You have great sympathy from me.
My Mum off loaded her frustrations about my DF everytime I saw her, which was at least twice a week. This continued after he died.
It drove me mad listening to her stories that got more embellished as time went on.
My siblings, who visited her occasionally would just tell her that they didn't want to hear it so she would talk about other things.

I suggested she went to counselling, but she only went once because she didn't 'everyone' knowing her business!

I wish I'd been brave and told her to stop it.

I hope she takes notice of you today.
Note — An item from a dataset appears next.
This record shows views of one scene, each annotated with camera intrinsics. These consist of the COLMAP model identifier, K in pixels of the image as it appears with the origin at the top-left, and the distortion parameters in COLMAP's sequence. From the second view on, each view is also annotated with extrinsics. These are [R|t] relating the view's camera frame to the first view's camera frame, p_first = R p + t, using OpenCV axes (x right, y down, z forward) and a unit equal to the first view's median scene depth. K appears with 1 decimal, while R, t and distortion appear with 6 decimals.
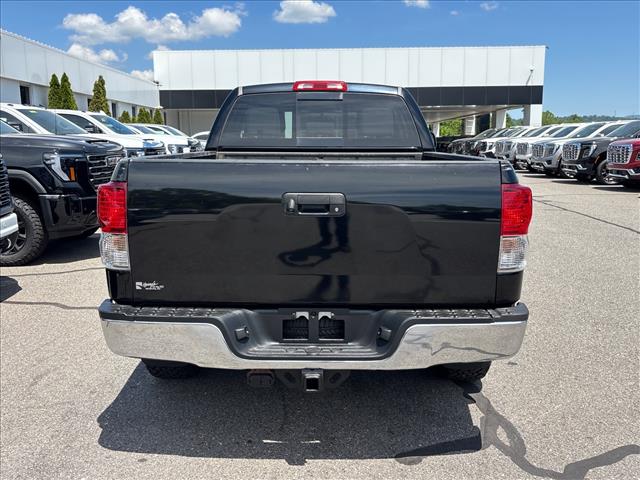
lens RADIAL K [[580.8, 0, 320.0], [0, 580.8, 240.0], [0, 0, 1]] dist [0.009147, 0.006990]
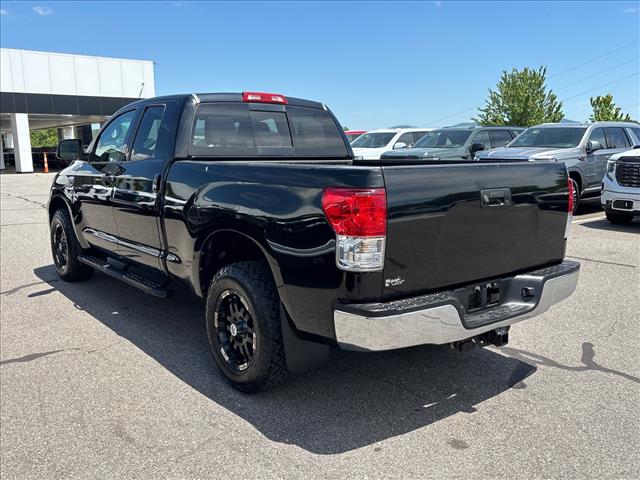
lens RADIAL K [[572.3, 0, 320.0], [0, 572.3, 240.0], [0, 0, 1]] dist [0.008897, -0.000827]
pose [[0.782132, -0.098700, 0.615246, -0.906940], [0.108267, 0.993883, 0.021809, -0.031839], [-0.613634, 0.049553, 0.788034, 0.204688]]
It will make you visits to them so much less stressful.

NoClueWhatToDo Fri 09-Jan-15 07:53:27

Thank you paxtecum fingers crossed she does

middleeasternpromise Sat 10-Jan-15 14:22:53

Sorry for delay NoClue in replying, sadly when my dad became ill my mother realised her life as she knew it was coming to an end, she couldn't cope and relied heavily on me. I had to upsticks for a few months and move in with her - sadly father died. She turned the resentment that she used to hold against him to life in general - its not fair; what's the point; cant be bothered. She neglected her own health and I had to bring her to live with me (trust me the decision was a hard one) I was going through a difficult divorce at the time it was all very difficult - the up shot was she died prematurely - it would have been romantic swan story but for what I knew - the sad fact was she never got to be happy because of her own demons; they both did not get the life they wanted because they couldn't take responsibility for making choices or not making them. I feel at peace with what I have had to do and determined to learn from their mistakes (they say you cant do that but I would rather learn from others than repeat the cycle) I wish you well with it.